Çoğunluk: Hak çoğunluğu elinde tutanındır. Bu yalnız başına bizim için yeterli değildir. Zira eğer bunu kabullenirsek Asya`da sayıları milyonları bulan , aynı zamanda çoğunluk teşkil eden ve ineğe tapan insanları Hakkın kaynağı olarak kabul etmemiz gerekir.
Ayırım: Hak siyah ırka karşı beyaz ırkındır.
Şahsi çıkarlar: Şahsi çıkarların bulunması kişiyi haklı bulabilir. Örneğin süper güçlerden birisinin lideri şahsi çıkarları olduğu için,ordularının ve donanmasının dünyanın her yerinde bulunmasını haklı gösterebilmektedir.

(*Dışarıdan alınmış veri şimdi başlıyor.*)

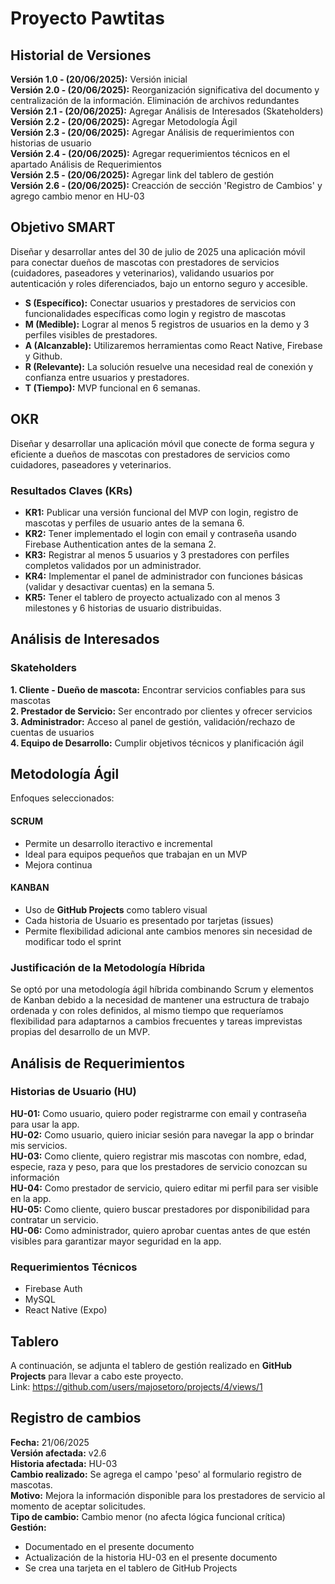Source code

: # Proyecto Pawtitas

## Historial de Versiones
**Versión 1.0 - (20/06/2025):** Versión inicial     
**Versión 2.0 - (20/06/2025):** Reorganización significativa del documento y centralización de la información. Eliminación de archivos redundantes   
**Versión 2.1 - (20/06/2025):** Agregar Análisis de Interesados (Skateholders)   
**Versión 2.2 - (20/06/2025):** Agregar Metodología Ágil   
**Versión 2.3 - (20/06/2025):** Agregar Análisis de requerimientos con historias de usuario   
**Versión 2.4 - (20/06/2025):** Agregar requerimientos técnicos en el apartado Análisis de Requerimientos   
**Versión 2.5 - (20/06/2025):** Agregar link del tablero de gestión   
**Versión 2.6 - (20/06/2025):** Creacción de sección 'Registro de Cambios' y agrego cambio menor en HU-03    

## Objetivo SMART
Diseñar y desarrollar antes del 30 de julio de 2025 una aplicación móvil para conectar dueños de mascotas con prestadores de servicios (cuidadores, paseadores y veterinarios), validando usuarios por autenticación y roles diferenciados, bajo un entorno seguro y accesible.

- **S (Específico):** Conectar usuarios y prestadores de servicios con funcionalidades específicas como login y registro de mascotas
- **M (Medible):** Lograr al menos 5 registros de usuarios en la demo y 3 perfiles visibles de prestadores.
- **A (Alcanzable):** Utilizaremos herramientas como React Native, Firebase y Github.
- **R (Relevante):** La solución resuelve una necesidad real de conexión y confianza entre usuarios y prestadores.
- **T (Tiempo):** MVP funcional en 6 semanas.

## OKR
Diseñar y desarrollar una aplicación móvil que conecte de forma segura y eficiente a dueños de mascotas con prestadores de servicios como cuidadores, paseadores y veterinarios.

### Resultados Claves (KRs)
- **KR1:** Publicar una versión funcional del MVP con login, registro de mascotas y perfiles de usuario antes de la semana 6.
- **KR2:** Tener implementado el login con email y contraseña usando Firebase Authentication antes de la semana 2.
- **KR3:** Registrar al menos 5 usuarios y 3 prestadores con perfiles completos validados por un administrador.
- **KR4:** Implementar el panel de administrador con funciones básicas (validar y desactivar cuentas) en la semana 5.
- **KR5:** Tener el tablero de proyecto actualizado con al menos 3 milestones y 6 historias de usuario distribuidas.

## Análisis de Interesados

### Skateholders
**1. Cliente - Dueño de mascota:** Encontrar servicios confiables para sus mascotas   
**2. Prestador de Servicio:** Ser encontrado por clientes y ofrecer servicios   
**3. Administrador:** Acceso al panel de gestión, validación/rechazo de cuentas de usuarios   
**4. Equipo de Desarrollo:** Cumplir objetivos técnicos y planificación ágil 

## Metodología Ágil
Enfoques seleccionados: 
#### **SCRUM**
- Permite un desarrollo iteractivo e incremental
- Ideal para equipos pequeños que trabajan en un MVP
- Mejora continua

#### **KANBAN**
- Uso de **GitHub Projects** como tablero visual
- Cada historia de Usuario es presentado por tarjetas (issues)
- Permite flexibilidad adicional ante cambios menores sin necesidad de modificar todo el sprint

### Justificación de la Metodología Híbrida

Se optó por una metodología ágil híbrida combinando Scrum y elementos de Kanban debido a la necesidad de mantener una estructura de trabajo ordenada y con roles definidos, al mismo tiempo que requeríamos flexibilidad para adaptarnos a cambios frecuentes y tareas imprevistas propias del desarrollo de un MVP.

## Análisis de Requerimientos
### Historias de Usuario (HU)
**HU-01:** Como usuario, quiero poder registrarme con email y contraseña para usar la app.   
**HU-02:** Como usuario, quiero iniciar sesión para navegar la app o brindar mis servicios.   
**HU-03:** Como cliente, quiero registrar mis mascotas con nombre, edad, especie, raza y peso, para que los prestadores de servicio conozcan su información   
**HU-04:** Como prestador de servicio, quiero editar mi perfil para ser visible en la app.   
**HU-05:** Como cliente, quiero buscar prestadores por disponibilidad para contratar un servicio.   
**HU-06:** Como administrador, quiero aprobar cuentas antes de que estén visibles para garantizar mayor seguridad en la app.   

### Requerimientos Técnicos
- Firebase Auth
- MySQL
- React Native (Expo)

## Tablero
A continuación, se adjunta el tablero de gestión realizado en **GitHub Projects** para llevar a cabo este proyecto.      
Link: https://github.com/users/majosetoro/projects/4/views/1

## Registro de cambios

**Fecha:** 21/06/2025  
**Versión afectada:** v2.6   
**Historia afectada:** HU-03  
**Cambio realizado:** Se agrega el campo 'peso' al formulario registro de mascotas.  
**Motivo:** Mejora la información disponible para los prestadores de servicio al momento de aceptar solicitudes.  
**Tipo de cambio:** Cambio menor (no afecta lógica funcional crítica)  
**Gestión:**  
- Documentado en el presente documento  
- Actualización de la historia HU-03 en el presente documento   
- Se crea una tarjeta en el tablero de GitHub Projects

Biz bütün bu kriterleri reddediyoruz. Biz İslam`ın kriterlerini kullanarak Hak dört sebepten teşekkül eder diyoruz. Bunlar:
İnsanlar arasında eşitlik: İşte bu insanların arasında ayırım yapılmadan hayat haklarının bir özetidir. Bundan hareketle , namusun korunması , mülkiyet hakkı, inanç hürriyeti , hiç kimsenin bir diğerini inancı dolayısıyla tahkir etmemesi gibi eşitliğe dayanan haklar bütünü.
Çalışma ve gayret: “İnsan için ancak çalıştığı vardır.” ayetinde buyurulduğu gibi bu iki faktör de hakkın kaynaklarındandır.
Karşılıklı rıza: İnsanların arasında karşılıklı rıza ve yine karşılıklı görevlerin ve sorumluluğun bilincinde olma.
4. Adalet: Eğer üç kişi çalıştırıyorsak ve onlar aynı işi yapıyorlarsa ücretleri eşit olmalıdır. Kuvvet, ırk, çıkar veya çoğunluk hakların kaynağı olamaz. Bu kriterler putperest Roma hukukunun bir uzantısı olup Firavun metodunu temsil etmektedir. Ama bu konuda peygamberlerin bulunduğu çizgi dünyayı zulümden ve fesattan kurtarmış , İslam ile hak için bu kutsal mücadele daha da yükselmiş ve bu konudaki kriterleri insanlık için kemale erdirmiştir.